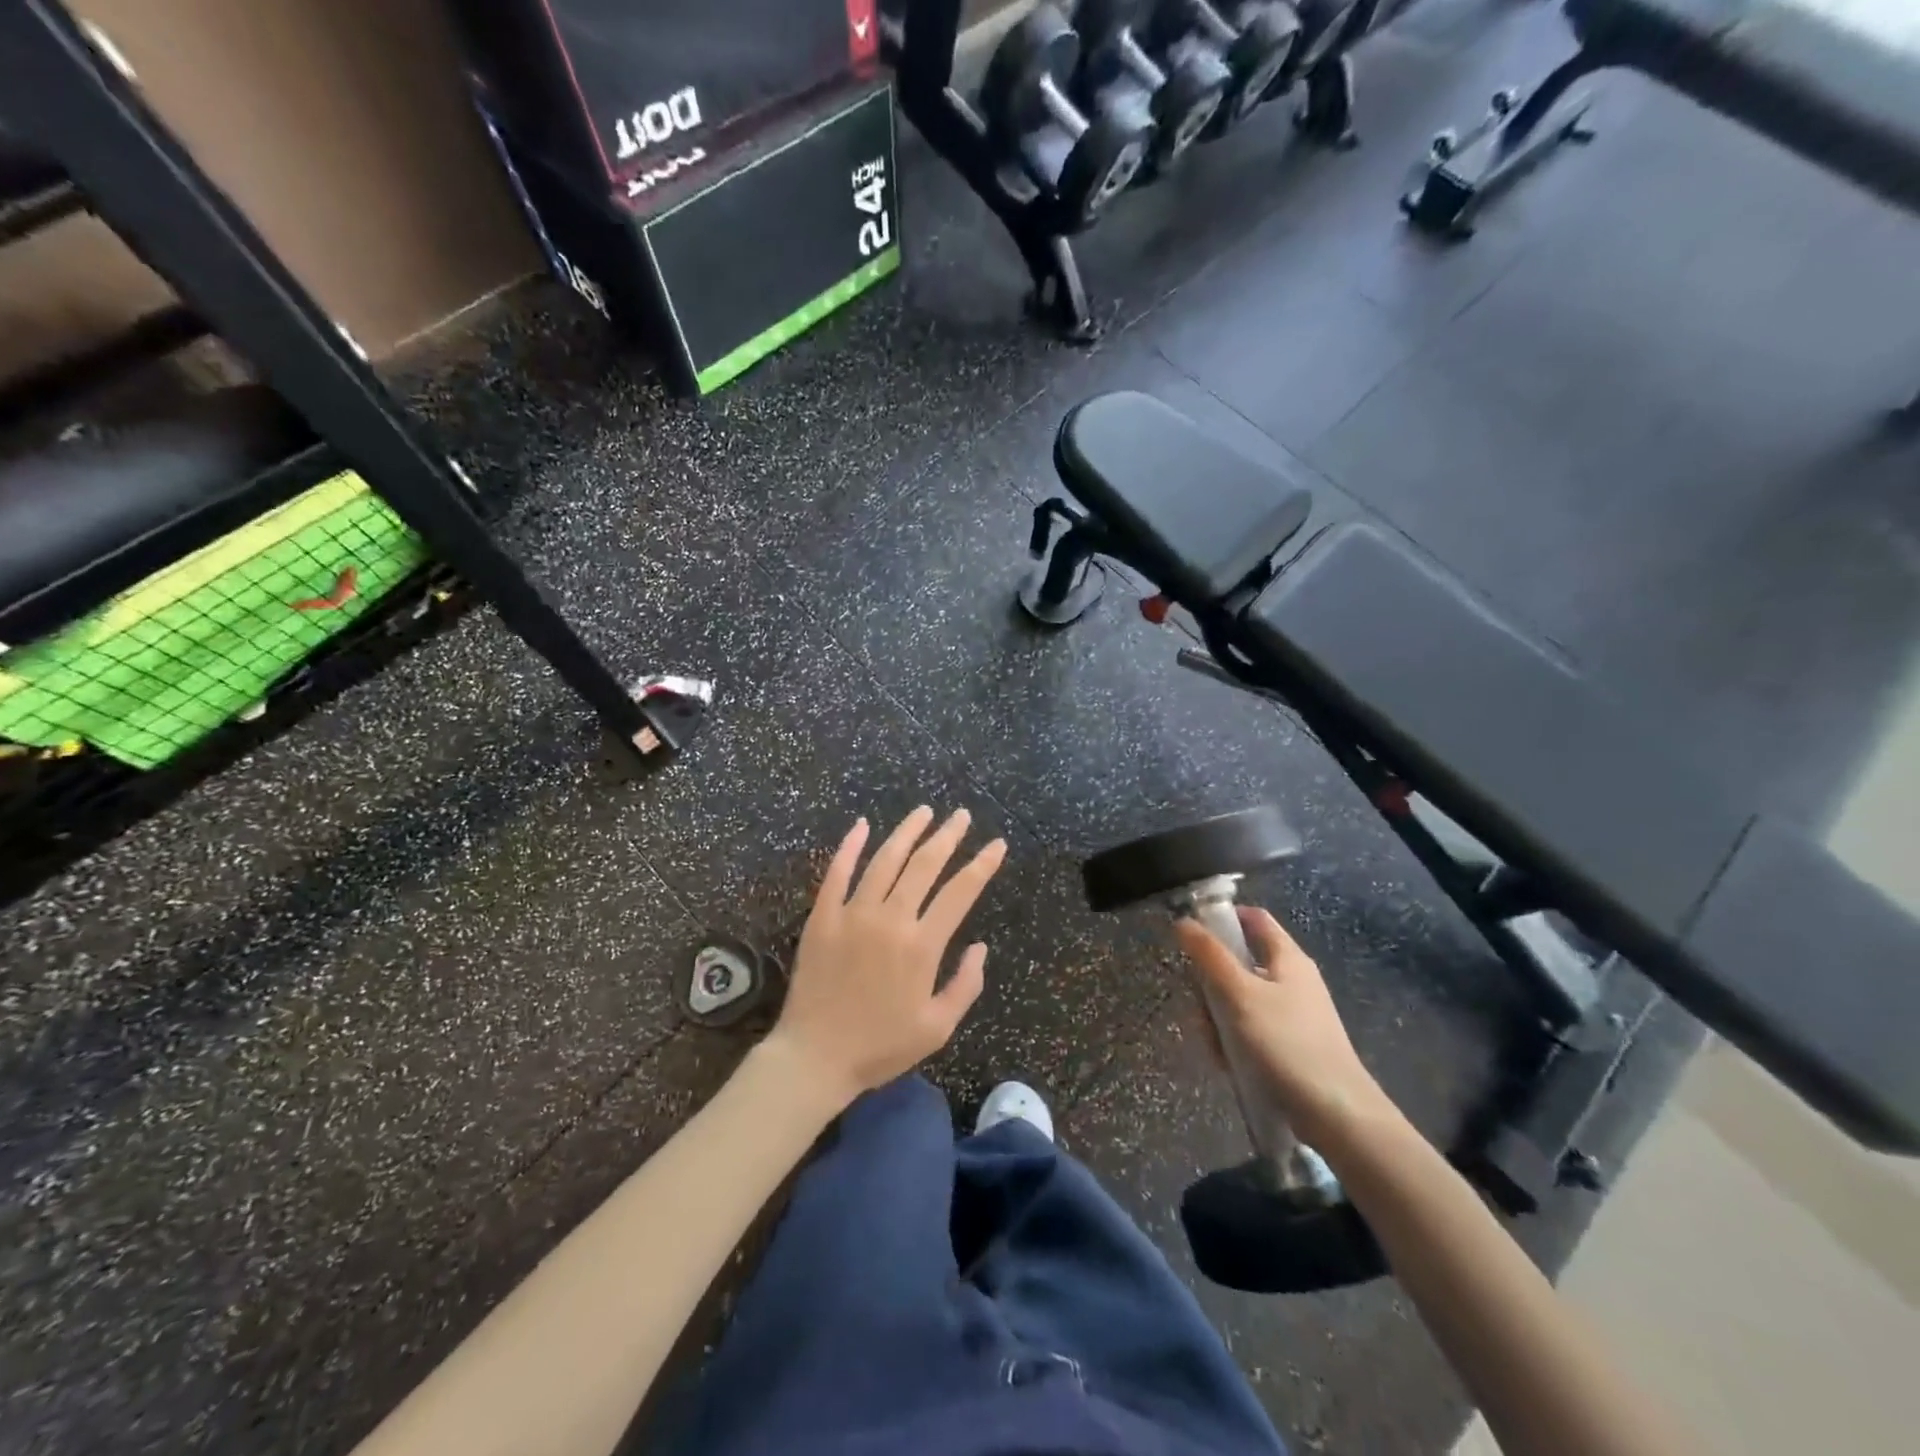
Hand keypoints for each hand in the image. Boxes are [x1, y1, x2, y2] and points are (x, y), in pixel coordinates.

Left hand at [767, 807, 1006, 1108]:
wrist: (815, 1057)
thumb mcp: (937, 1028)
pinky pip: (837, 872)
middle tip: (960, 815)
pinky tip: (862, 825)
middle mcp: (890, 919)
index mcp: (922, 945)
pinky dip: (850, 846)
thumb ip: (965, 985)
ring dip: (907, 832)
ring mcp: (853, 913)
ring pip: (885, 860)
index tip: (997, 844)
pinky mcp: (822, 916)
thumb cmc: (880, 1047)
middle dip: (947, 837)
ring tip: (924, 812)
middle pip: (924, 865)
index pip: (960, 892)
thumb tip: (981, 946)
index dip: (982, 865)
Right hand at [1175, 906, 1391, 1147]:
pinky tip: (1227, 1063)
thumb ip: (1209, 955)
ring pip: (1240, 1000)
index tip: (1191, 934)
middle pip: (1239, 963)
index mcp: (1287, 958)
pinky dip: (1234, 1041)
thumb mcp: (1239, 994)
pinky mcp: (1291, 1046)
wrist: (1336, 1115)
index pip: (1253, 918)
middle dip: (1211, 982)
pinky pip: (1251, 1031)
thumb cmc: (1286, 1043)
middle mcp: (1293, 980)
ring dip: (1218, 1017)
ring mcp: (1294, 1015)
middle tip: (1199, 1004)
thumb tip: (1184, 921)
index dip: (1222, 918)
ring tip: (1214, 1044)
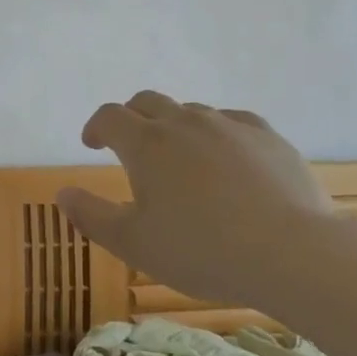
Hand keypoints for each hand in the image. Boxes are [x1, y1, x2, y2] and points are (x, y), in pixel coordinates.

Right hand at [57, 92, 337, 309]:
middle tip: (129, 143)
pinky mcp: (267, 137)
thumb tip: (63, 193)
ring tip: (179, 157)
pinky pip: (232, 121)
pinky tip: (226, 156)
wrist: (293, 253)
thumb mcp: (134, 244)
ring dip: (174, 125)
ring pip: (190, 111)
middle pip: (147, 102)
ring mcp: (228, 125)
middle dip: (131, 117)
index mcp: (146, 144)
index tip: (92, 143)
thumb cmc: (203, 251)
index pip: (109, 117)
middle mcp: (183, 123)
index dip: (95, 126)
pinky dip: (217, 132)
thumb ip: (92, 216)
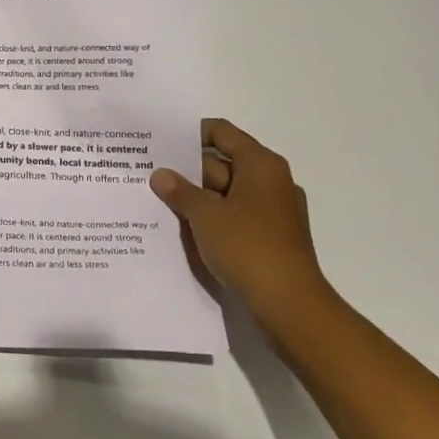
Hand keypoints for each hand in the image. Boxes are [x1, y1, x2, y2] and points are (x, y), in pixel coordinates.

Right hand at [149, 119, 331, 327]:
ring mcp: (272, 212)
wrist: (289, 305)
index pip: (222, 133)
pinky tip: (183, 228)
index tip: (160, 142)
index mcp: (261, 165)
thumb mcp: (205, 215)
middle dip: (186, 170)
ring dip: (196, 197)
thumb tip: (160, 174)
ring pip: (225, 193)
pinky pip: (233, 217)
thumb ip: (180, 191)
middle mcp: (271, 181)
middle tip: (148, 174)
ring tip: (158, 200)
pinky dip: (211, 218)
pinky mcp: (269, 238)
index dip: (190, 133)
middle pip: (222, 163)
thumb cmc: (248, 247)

- - - - - - -

### What is needed
The finished answer is an exact repetition of the listing, with every picture removed.

### Response to the exercise
Hand keypoints for each hand in the image. Boxes are [x1, y1, x2, y2] and points are (x, y), in pixel coordinates.

Left hand at [767, 807, 1006, 1108]:
wrist: (815, 1057)
thumb mcp: (937, 1028)
pinky pip: (837, 872)
middle tip: (960, 815)
pinky tip: (862, 825)
middle mcp: (890, 919)
index mcp: (922, 945)
pinky dip: (850, 846)
thumb ip: (965, 985)
ring dip: (907, 832)
ring mcp: (853, 913)
ring pip: (885, 860)
index tip: (997, 844)
pinky mcp: (822, 916)
thumb cmc: (880, 1047)
middle dip: (947, 837)
ring tip: (924, 812)
middle pip: (924, 865)
index pip: (960, 892)
thumb tip: (981, 946)
index dip: (982, 865)
Right hand at [1175, 906, 1391, 1147]:
pinky tip: (1227, 1063)
thumb ip: (1209, 955)
ring pip: (1240, 1000)
index tip: (1191, 934)
middle pip: (1239, 963)
index mcp: (1287, 958)
pinky dip: (1234, 1041)
thumb mcp: (1239, 994)
pinky mcp: (1291, 1046)
wrist: (1336, 1115)
index pip: (1253, 918)
middle dip: (1211, 982)
pinky pip: (1251, 1031)
thumb cmc: (1286, 1043)
middle mcp: (1293, 980)
ring dip: (1218, 1017)
ring mcp: (1294, 1015)
middle tip: (1199, 1004)
thumb tip: (1184, 921)
index dip: (1222, 918)
ring tip: (1214, 1044)
Hand keypoints for each hand in the image. Boxes are [x1, y1, x2, y2] and points are (x, y), in pixel coordinates.

Right hand at [57, 92, 337, 309]:
middle tip: (129, 143)
pinky mcp: (267, 137)
thumb tip: (63, 193)
ring tip: (179, 157)
pinky pip: (232, 121)
pinky tip: (226, 156)
wrist: (293, 253)
thumb mcp: (134, 244)
ring dip: (174, 125)
ring pip: (190, 111)
middle pip: (147, 102)
ring mcp: (228, 125)
middle dip: (131, 117)
index mcp: (146, 144)
index tip: (92, 143)
thumb cmc: (203, 251)
index pip: (109, 117)
middle mcp: (183, 123)
index dip: (95, 126)
pinky dip: (217, 132)
thumb ip: (92, 216)
Hand keypoints for each hand in the image. Boxes are [x1, y1, x2, y2] and points are (x, y), in pixel coordinates.

Right hand at [149, 119, 331, 327]:
ring mcp: (272, 212)
wrist: (289, 305)
index pip: (222, 133)
pinky tip: (183, 228)
index tip: (160, 142)
index mcp: (261, 165)
thumb mcp: (205, 215)
middle dip: (186, 170)
ring dip: (196, 197)
thumb tip: (160, 174)
ring pip: (225, 193)
pinky pip: (233, 217)
thumb ip: (180, 191)
middle mcp: (271, 181)
middle tip: (148, 174)
ring tip: (158, 200)
pinky dip: (211, 218)
pinky mcp: (269, 238)
index dip: (190, 133)
middle pip: (222, 163)
thumb cmc: (248, 247)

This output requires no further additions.